The add-on trend also rings true for companies running outsourced customer relationship management applications. Musical instrument maker Yamaha Corp. of America has entered its second year using Salesforce.com's hosted offering, and is providing new features branching off the core application. For example, Yamaha salespeople can now schedule online meetings hosted by WebEx Communications directly from Salesforce.com's calendar, says David Bergstrom, corporate planning manager at the Buena Park, Calif., company.
Yamaha also plans to deploy Salesforce.com's asset management feature this year. Warranties on items such as grand pianos transfer with ownership, so the company must track assets as well as customer contacts, Bergstrom explains.
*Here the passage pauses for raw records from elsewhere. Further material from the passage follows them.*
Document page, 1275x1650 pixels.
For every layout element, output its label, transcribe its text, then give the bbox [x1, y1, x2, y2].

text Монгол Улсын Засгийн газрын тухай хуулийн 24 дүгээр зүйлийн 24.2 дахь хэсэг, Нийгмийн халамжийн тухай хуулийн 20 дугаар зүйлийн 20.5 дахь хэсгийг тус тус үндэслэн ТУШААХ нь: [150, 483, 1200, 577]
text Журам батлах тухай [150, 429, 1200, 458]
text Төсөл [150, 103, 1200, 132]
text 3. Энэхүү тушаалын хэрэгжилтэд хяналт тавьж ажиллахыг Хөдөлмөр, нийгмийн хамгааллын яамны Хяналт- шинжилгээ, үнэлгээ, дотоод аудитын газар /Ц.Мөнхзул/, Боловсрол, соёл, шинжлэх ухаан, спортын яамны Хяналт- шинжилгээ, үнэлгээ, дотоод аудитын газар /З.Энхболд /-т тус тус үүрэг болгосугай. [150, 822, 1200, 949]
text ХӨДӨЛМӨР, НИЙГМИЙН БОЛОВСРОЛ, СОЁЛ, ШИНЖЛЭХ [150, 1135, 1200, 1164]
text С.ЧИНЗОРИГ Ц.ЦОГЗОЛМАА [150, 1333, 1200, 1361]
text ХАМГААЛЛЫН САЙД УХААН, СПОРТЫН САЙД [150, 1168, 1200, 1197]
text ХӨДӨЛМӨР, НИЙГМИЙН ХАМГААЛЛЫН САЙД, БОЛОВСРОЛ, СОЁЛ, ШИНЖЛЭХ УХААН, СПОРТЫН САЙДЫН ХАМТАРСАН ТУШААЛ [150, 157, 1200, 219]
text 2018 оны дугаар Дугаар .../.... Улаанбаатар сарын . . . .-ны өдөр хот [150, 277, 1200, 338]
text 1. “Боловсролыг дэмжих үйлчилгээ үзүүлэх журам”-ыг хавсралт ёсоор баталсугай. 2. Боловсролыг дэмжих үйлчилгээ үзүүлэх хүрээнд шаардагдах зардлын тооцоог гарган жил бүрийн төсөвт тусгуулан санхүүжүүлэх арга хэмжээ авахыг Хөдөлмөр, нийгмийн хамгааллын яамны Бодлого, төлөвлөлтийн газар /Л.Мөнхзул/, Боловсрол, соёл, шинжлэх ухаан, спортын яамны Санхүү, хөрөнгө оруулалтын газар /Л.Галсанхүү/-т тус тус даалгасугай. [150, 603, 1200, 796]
And, in another extension, Yamaha plans to introduce a portal this year that will let dealers check inventory, place orders and track delivery schedules electronically, in addition to receiving paper copies in the mail.
Bite, Chew, Swallow
IHOP's Piccininno says the hurdles in rolling out a customer relationship management system aren't very different from those encountered in other enterprise applications. "You've got the typical stuffthe data migration does happen a little bit slower than you would have liked," he says. Integrating the way Oracle's various modules exchange data, for example, "has been a little bit of a challenge."
On the other hand, IHOP has yet to hit an obstacle that would cause the company to rethink its strategy. "We've implemented a lot of software in a very short amount of time," Piccininno points out. "We have been very consistent in our approach and, in general, things have gone very well."
But extending the core capabilities of a customer relationship management system takes more than just adding new software, according to Oakwood's Villarreal. Ultimately, he says, customer relationship management software is simply a tool that is part of a larger strategic goal: Villarreal sees Siebel's software as one element to transform the way Oakwood handles its marketing. To make effective use of the software, the company has hired consultants well versed in marketing analysis and strategy who know how to roll out campaigns, he says.
In general, Yamaha's Bergstrom and other technology managers say they believe an incremental approach provides the best path to effective use of a customer relationship management system. Salesforce.com provides a new feature set every few months, he says, and offers the ability to add customized applications.
The wealth of options, Bergstrom says, makes it all the more important to move forward one piece at a time. His advice: "Don't try to implement everything at once."